### Exercise passage ###

A Finnish man’s six-year quest ended in Kirkwall last Thursday when he unveiled his findings on the 63-year-old maritime mystery surrounding the wreck of the Johanna Thorden.

Markku Hujala, from Turku, Finland, travelled to Orkney last week to present a half-day seminar in which he aired his theories on the cause of the 1937 wreck that saw 30 people perish.

A nephew of one of the eight survivors, Markku had visited the county a number of times, paying particular attention to South Ronaldsay – the site where the sole survivors of the disaster managed to come ashore. In connection with this, Markku’s latest trip has also allowed him to erect a memorial plaque at St Peter’s Kirk in South Ronaldsay where a few of those who perished are buried.

On the morning of Tuesday, January 12, 1937, the Johanna Thorden, a 5,500 ton vessel laden with a cargo estimated at the time to be worth $2 million, ran aground in the waters south of South Ronaldsay. But until Markku’s extensive investigation an element of uncertainty surrounded the disaster.

Returning from her maiden voyage, the Johanna Thorden had sailed from New York on the evening of January 1, 1937, bound for Gothenburg in Sweden. After six days of fair weather, the ship came through harsh north-westerly gales until at around 5.45 am on January 12, hurricane-force south easterly gales drove the Johanna Thorden aground somewhere in the Pentland Firth.

At the time the survivors claimed the ship had gone aground on the Pentland Skerries – most probably the Outer Skerry – but local opinion was that the vessel had actually struck the Clett of Swona, the bow section of the ship having been observed there by the Longhope lifeboat later on the day of the wreck. Markku, however, is firmly convinced that the Finnish sailors were correct and that the bow section had been blown to its final resting place by a combination of gale force winds and the raging tide.

After interviewing the survivors, Markku has pieced together a picture of the events of that day – a day when Orkney witnessed its worst peacetime maritime disaster.

As the vessel approached the Pentland Firth on the evening of January 11, the crew were looking out for the light of the Dunnet Head lighthouse, which they knew should be kept to the starboard side of the ship. However, to the west of Hoy another light caught their attention and led them to believe they were considerably off course.

Shining out to sea through the darkness, the glow from the recently lit Torness lighthouse on the south western tip of Hoy caused confusion. The captain had no record of this new lighthouse on his navigational charts and therefore believed they had drifted and that this lighthouse had to be Dunnet Head.

Turning the vessel towards the light it soon became apparent from the sheer height of the cliffs of Hoy that they were now certainly heading in the wrong direction. Slowing down, the ship stayed to the west of Hoy for around three hours, waiting for the tide before steaming back towards the Firth.

### Given material ###

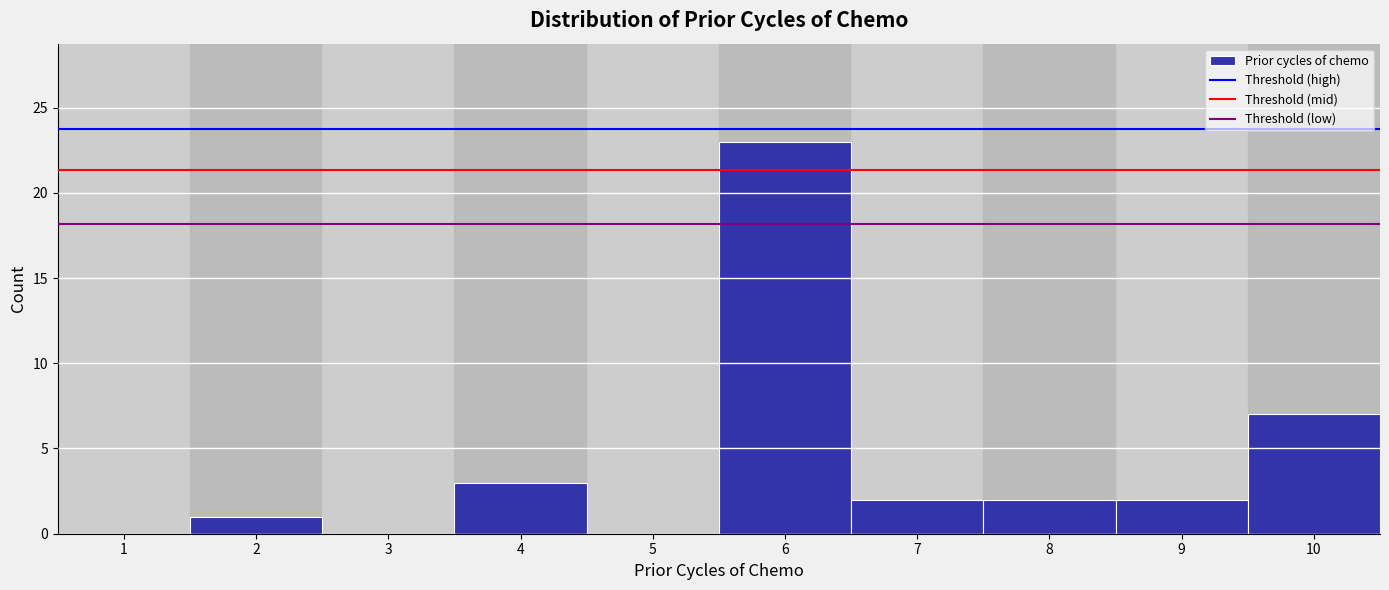

Reading right to left, transcribe all the data shown in this chart.

10=7	9=2	8=2	7=2	6=23	5=0	4=3	3=0	2=1	1=0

###

§ Request 1
Answer these questions from the account of the Johanna Thorden wreck:
(a) What town and country is Markku Hujala from?
(b) On what date did the ship sail from New York, and what was its destination?
(c) Which lighthouse did the crew not expect to see, and where is it located?
§ Request 2
Carry the account of the Johanna Thorden wreck forward, starting after its final sentence.

§ Final answer 1
(a) Turku, Finland.
(b) The evening of January 1, 1937, bound for Gothenburg in Sweden.
(c) The recently lit Torness lighthouse, on the south western tip of Hoy.

§ Final answer 2
Making her way through the Pentland Firth all seemed to be well but unknown to the crew, the Johanna Thorden was veering slightly off course. The reason for this is unclear but Markku has theorised that the steel cargo on board the vessel was affecting the behaviour of the compass, possibly by around five or ten degrees.

“At 0520 hours they had gone “full ahead” which, if their course was correct, have taken them straight out into the North Sea,” said Markku.

“But somehow the boat curved to the left because of the tidal bore, the compass error and maybe a little human error. A captain I have spoken to said that ten to twenty degrees is an easy error in those waters.”

As the vessel came out into the less-sheltered waters to the south-west of the Pentland Skerries, the buffeting gales and a fierce northward tidal stream pushed the Johanna Thorden further to the north and she struck the skerries.

At 6.15 am the first of the ship’s lifeboats was launched, holding the two women and the two little boys who were on board as well as 21 members of the crew. The same combinations of tidal current and wind carried the lifeboat’s passengers to their deaths. At 7am on the morning of Wednesday, January 13, watchers in Deerness spotted this lifeboat by the Point of Bisber near Dingieshowe. The boat came ashore later that day along with the bodies of three men. There were no survivors and for days afterwards the bodies of those who had perished were washed ashore, some found in South Ronaldsay, others turning up in Flotta, Copinsay, Deerness and Sanday.

An hour after the first lifeboat had left the stricken vessel, the second lifeboat was launched with the remaining 13 passengers and crewmen on board. After a three-hour battle with the elements only eight exhausted men made it ashore on South Ronaldsay.

With his quest now completed, Markku intends to compile all his findings on a CD-ROM, a copy of which he will supply to the Orkney Archives.

For him some of the the mystery of the Johanna Thorden remains, but he is happy with the results of his work.

“I stop here,” he said. “I’m satisfied now. I’m glad I did it and I feel relief now the job is done. I now have a theory which I believe, but as the people in the East say ‘there might be many things in the world’ and I believe it is the same here.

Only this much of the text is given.